Ё (сборник) - страница 15
Под горячую руку попало и Славику:
– Филолог хренов! Чему тебя там полтора года учили?..
– Алексей Михалыч! Меня ж отчислили…
– И правильно сделали!!!
А с другой стороны, досталось и Мыльному.
– Что ж ты? – не удержавшись, молвил ему с упрёком Герман Григорьевич. – Сам говорил, в словарь заглядывал…
– Я насчёт «жёлчи» в словарь заглядывал, – огрызнулся тот. – А насчёт «афёры» не заглядывал. И я не эксперт! Я – опер… Какой с меня спрос?
– Слушай… – сказал полковник, озабоченно потирая волевой подбородок. – А тот, который к тебе с повинной приходил… Может, вызвать да ещё раз допросить? Он же все слова через «ё» читал – где надо и где не надо. А первые два убийства тоже через «ё»…
– А с третьим что делать? Третье-то на него не повесишь! Он в это время ещё у нас в СИЗО сидел. Да и с первыми двумя… Нет, ну, если прикажете, конечно…
Да, рухнула версия. Осела со всхлипом, как мартовский сугроб. Казалось бы, можно ли придумать что-нибудь хуже гуляющего на воле серийного убийцы? А вот можно, оказывается! Как вам, допустим, понравятся два заочно враждующих маньяка, один из которых пишет на трупе «афёра», а другой в пику ему – «афера»?
Даже если предположить, что преступник всё-таки один, веселее от этого не станет. Нет, конечно, век живи – век учись. Но не на таких же прописях, чёрт возьми!
И, что самое печальное, в связи с очевидной безграмотностью как минимум одного серийного убийцы круг подозреваемых расширялся до прежних размеров.
Однако обнаружилось и нечто вообще не вписывающееся ни в ту, ни в другую версию. Это нечто представляло собой желтоватую половинку машинописного листа, найденную в рабочем столе покойного Исая Исаевича. Явно фрагмент черновика, поскольку некоторые слова были зачёркнуты или переправлены.
«Я, Исай Исаевич Кочерявов, – значилось на нём, – секретарь СП, лауреат премии „Родная речь“, автор романов „Пляши, парторг“ и „Дочь мелиоратора“, отвечаю, что слово „афёра“ пишется через…»
Дальше всё было оторвано.
– В каком же это смысле «отвечаю»? – хищно помыслил вслух Герман Григорьевич. – Отвечаю на ваш запрос или в уголовном смысле?
– Давненько писано… – заметил Мыльный. – Или бумагу старую взял. Может, на экспертизу отдать?
– Отдай. А интересная бумаженция, правда? Я вот думаю, не найдётся ли чего похожего у первых двух? У Лаврентия и у этого… Как его? Пешко?..
Не нашлось.
А ну как убийца женщина? И не просто женщина, а именно секретарша Руся? Последняя видела живым. Первая увидела мёртвым. И мотив налицо – по рукам била. Знает, правда, где «е» пишется, где «ё», но могла ведь и нарочно ошибиться, чтобы следы запутать. Со всеми тремя убитыми знакома лично, за одним даже замужем побывала. Имела время припрятать орудия преступления. Крови на плащике и на юбке, правда, не обнаружено, что, впрочем, ни о чём не говорит, кроме как об аккуратности, свойственной большинству секретарш.
К счастью, сотрудники убойного отдела в отличие от нас с вами, дорогой читатель, к фантазиям не склонны и сомнительную эту версию разрабатывать не стали.
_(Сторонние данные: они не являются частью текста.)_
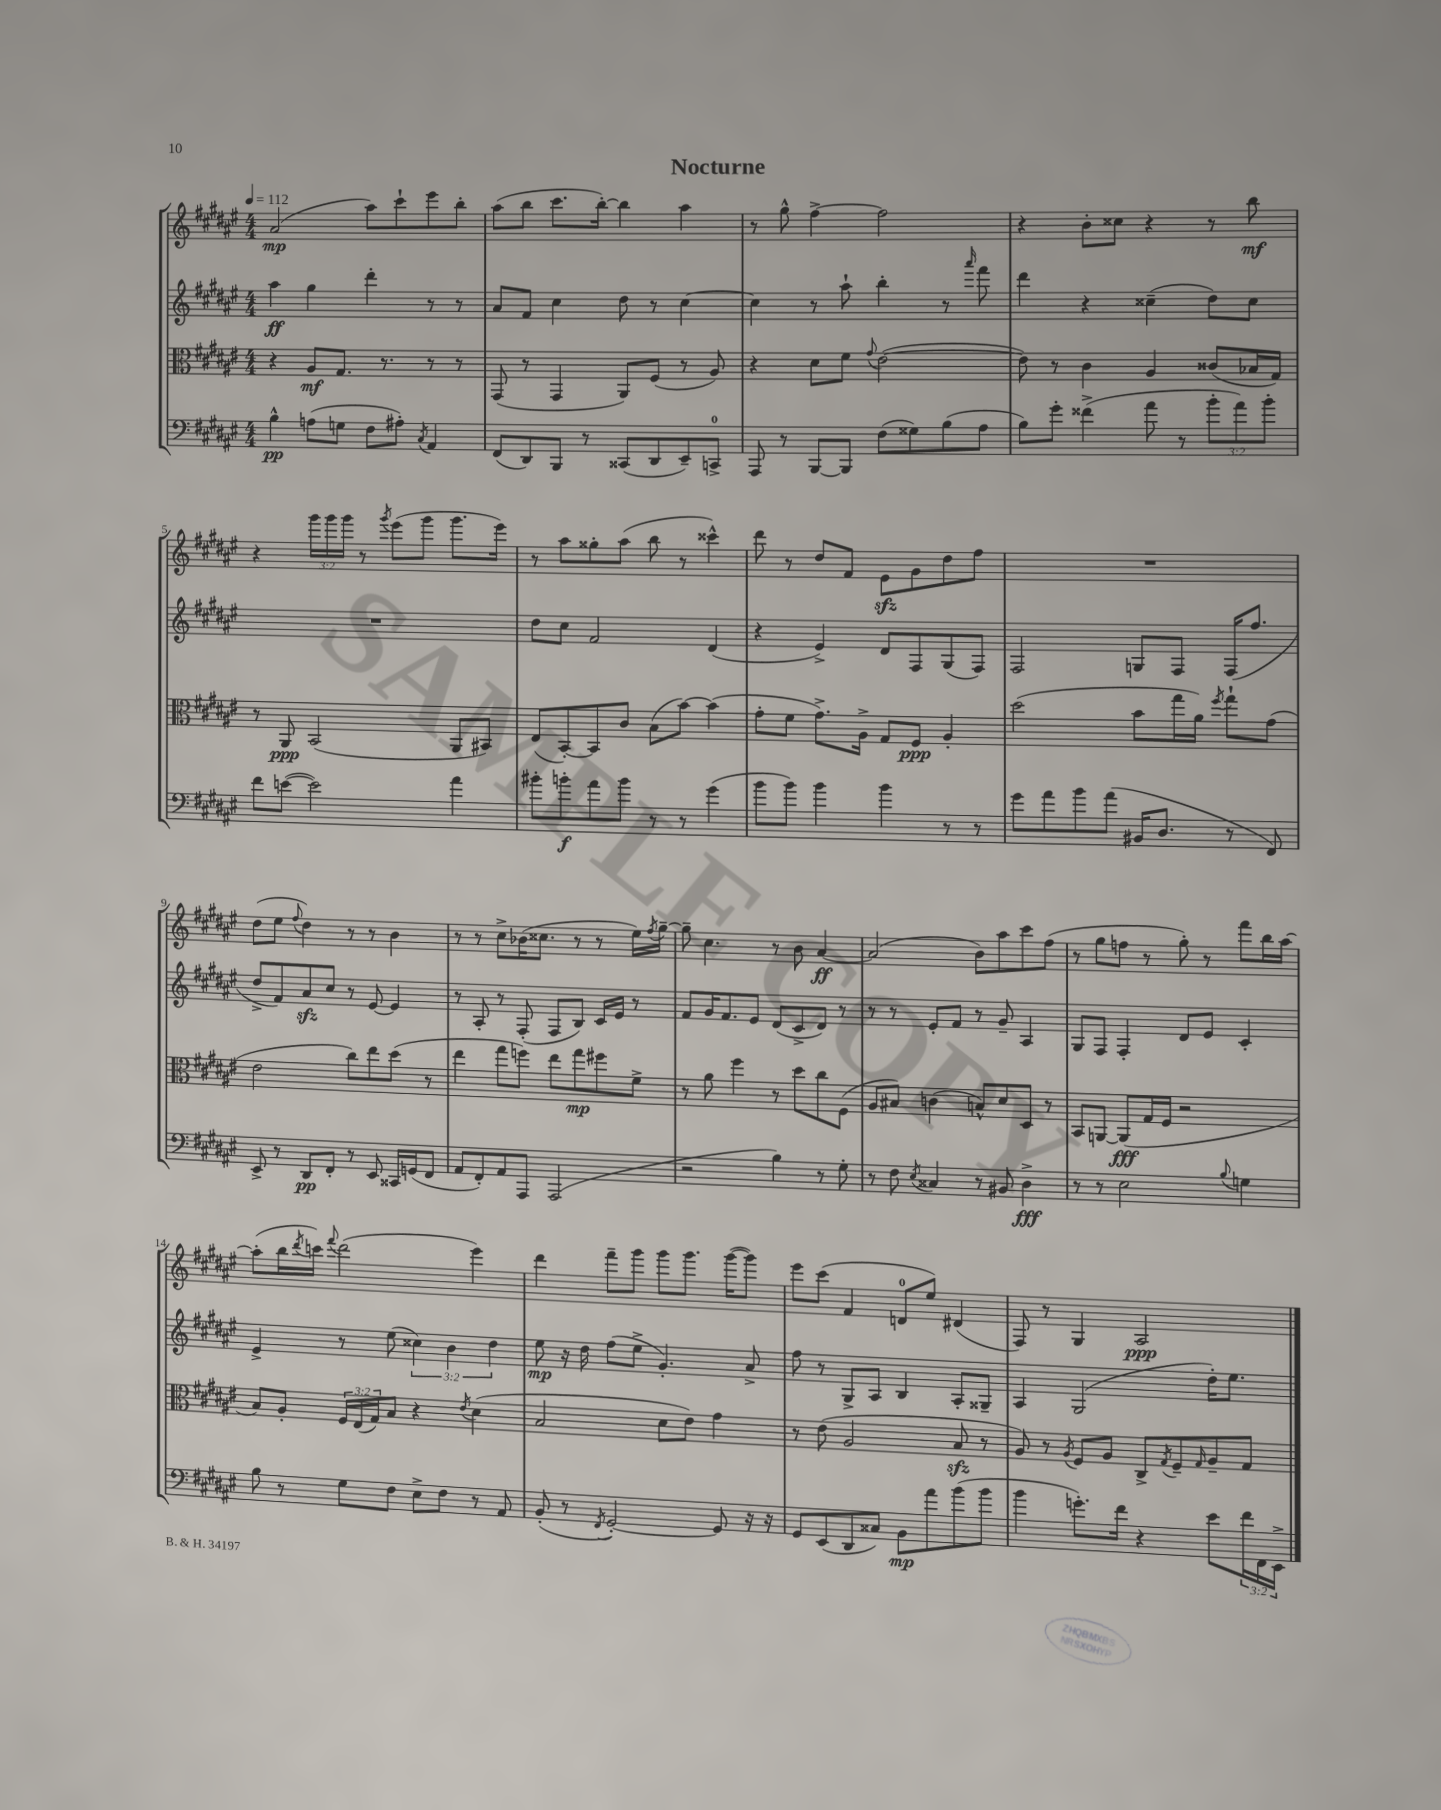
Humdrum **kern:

Иначе бы неминуемо выяснилось, что любой инструмент, оказавшись в руках Руси, если и становился смертельно опасен, то в первую очередь для неё самой. Попытка самостоятельно забить некрупный гвоздь во что бы то ни было кончалась, как правило, травмой средней тяжести. Точнее и неприличнее всех об этой Русиной способности выразился слесарь, попросивший её однажды что-то там придержать газовым ключом. «Да-а… – с уважением молвил он после того, как ключ сорвался и натворил дел. – Для таких рук и п… варежка».